The village where Melanie has lived her whole life is in the Adirondack Mountains. The Adirondack Mountains form a massif in the northeast of Upstate New York in the United States. Its boundaries correspond to the boundaries of Adirondack Park.
They reach New York’s Grand Central Station. Grand Central Terminal, also referred to as Grand Central Station or simply as Grand Central is a commuter, rapid transit railroad terminal at 42nd Street and Park Avenue in Midtown Manhattan, Built by and named for the New York Central and Hudson River Railroad in the heyday of American long-distance passenger rail travel, it 44 platforms, more than any other railroad station in the world.
Melanie and James stay in Hotel McAlpin. The Hotel McAlpin is a historic hotel building on Herald Square, at the corner of Broadway and 34th Street in Manhattan. The Hotel McAlpin was constructed in 1912. When opened it was the largest hotel in the world.

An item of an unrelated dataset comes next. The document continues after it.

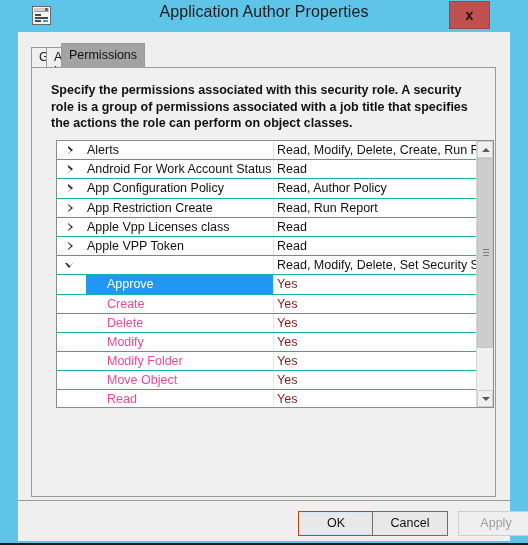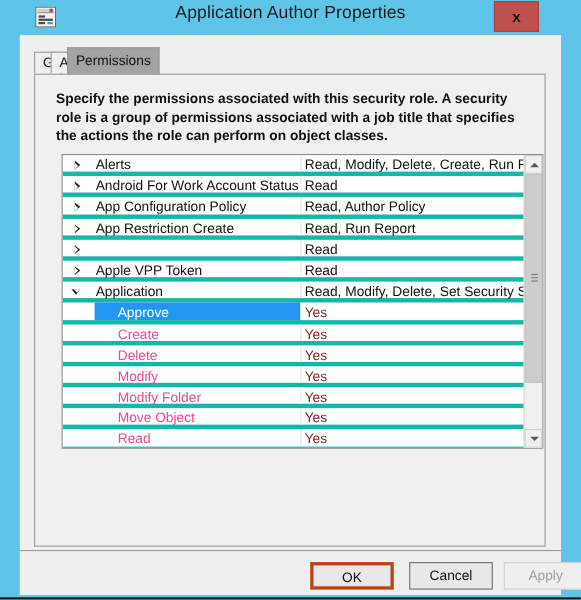"Alerts" .row { border-bottom: 4px solid #14b8a6 -> 1px solid #14b8a6 }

The first performance that Melanie sees in New York is Ziegfeld’s Follies. The Ziegfeld Follies was a series of elaborate theatrical revue productions on Broadway in New York City from 1907 through 1931, with renewals in 1934 and 1936. Inspired by the Folies Bergère of Paris, the Ziegfeld Follies were conceived and mounted by Florenz Ziegfeld, reportedly at the suggestion of his then-wife, the entertainer Anna Held. The Follies were a series of lavish revues, something between later Broadway shows and the more elaborate high class Vaudeville variety show.
The New Amsterdam Theatre is where Ziegfeld’s Follies were performed.
When Melanie returns to New York, she stays in the Martha Washington hotel for women for a few days. The Redbury New York, formerly known as the Martha Washington Hotel is a historic hotel. The hotel was designed by noted architect Robert W. Gibson, and opened on March 2, 1903 as the first hotel in the city exclusively for women, serving both transient guests and permanent residents.
Melanie has a brief experience in a silent film. She is surprised by the make-up she has to wear. White makeup, darkened lips, heavy black eyeliner–these are some of the more blatantly old-fashioned elements of silent films.